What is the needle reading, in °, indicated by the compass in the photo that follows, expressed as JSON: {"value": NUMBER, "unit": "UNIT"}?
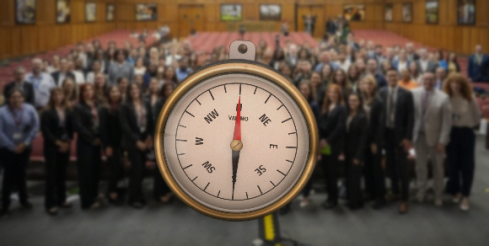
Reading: {"value": 0, "unit": "°"}
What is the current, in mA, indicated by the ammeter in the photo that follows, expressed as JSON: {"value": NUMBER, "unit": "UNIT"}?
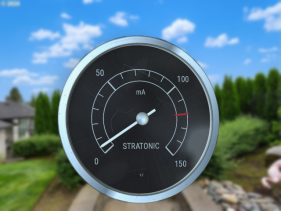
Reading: {"value": 5, "unit": "mA"}
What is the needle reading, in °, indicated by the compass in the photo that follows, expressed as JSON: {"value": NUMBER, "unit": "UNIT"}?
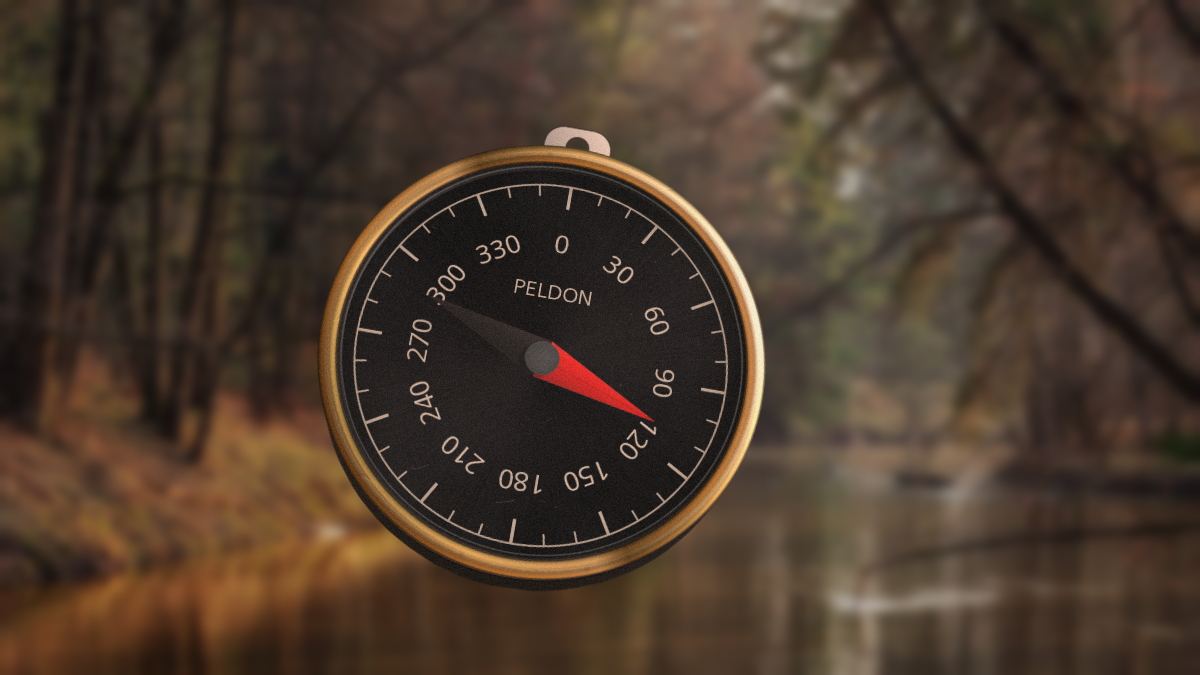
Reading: {"value": 110, "unit": "°"}
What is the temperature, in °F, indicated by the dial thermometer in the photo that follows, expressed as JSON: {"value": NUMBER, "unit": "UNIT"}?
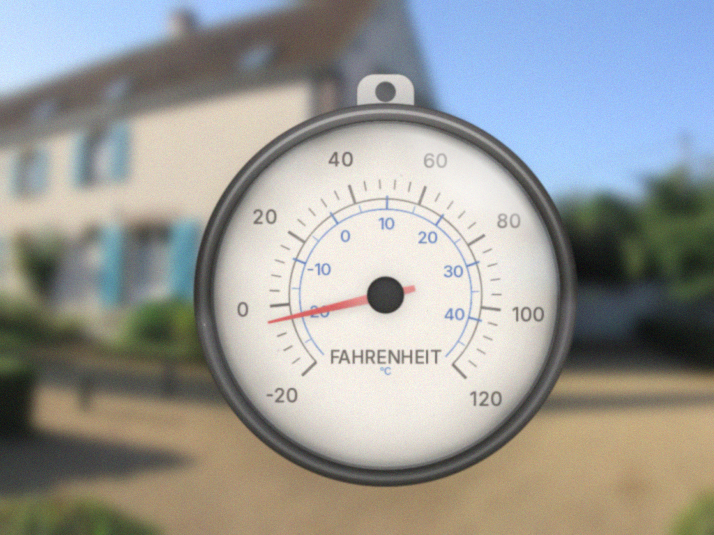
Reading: {"value": -4, "unit": "°F"}
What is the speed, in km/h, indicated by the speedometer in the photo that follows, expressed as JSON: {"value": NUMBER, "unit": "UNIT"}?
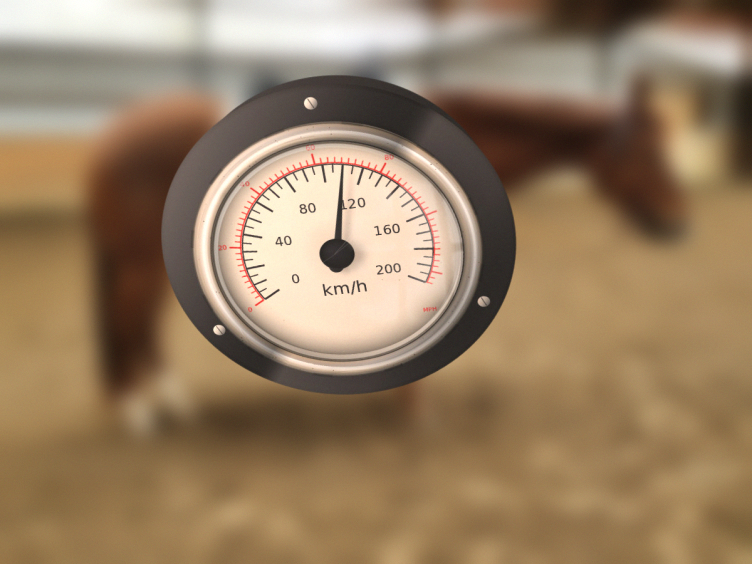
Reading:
* * * * *
• **Problem to work on**: Select each row above that contains the word "JSON", and copy those rows out in full. Letter case must match.

• **Exercise response**:
What is the needle reading, in °, indicated by the compass in the photo that follows, expressed as JSON: {"value": NUMBER, "unit": "UNIT"}?
What is the current, in mA, indicated by the ammeter in the photo that follows, expressed as JSON: {"value": NUMBER, "unit": "UNIT"}?
What is the needle reading, in °, indicated by the compass in the photo that follows, expressed as JSON: {"value": NUMBER, "unit": "UNIT"}?
What is the temperature, in °F, indicated by the dial thermometer in the photo that follows, expressed as JSON: {"value": NUMBER, "unit": "UNIT"}?
What is the speed, in km/h, indicated by the speedometer in the photo that follows, expressed as JSON: {"value": NUMBER, "unit": "UNIT"}?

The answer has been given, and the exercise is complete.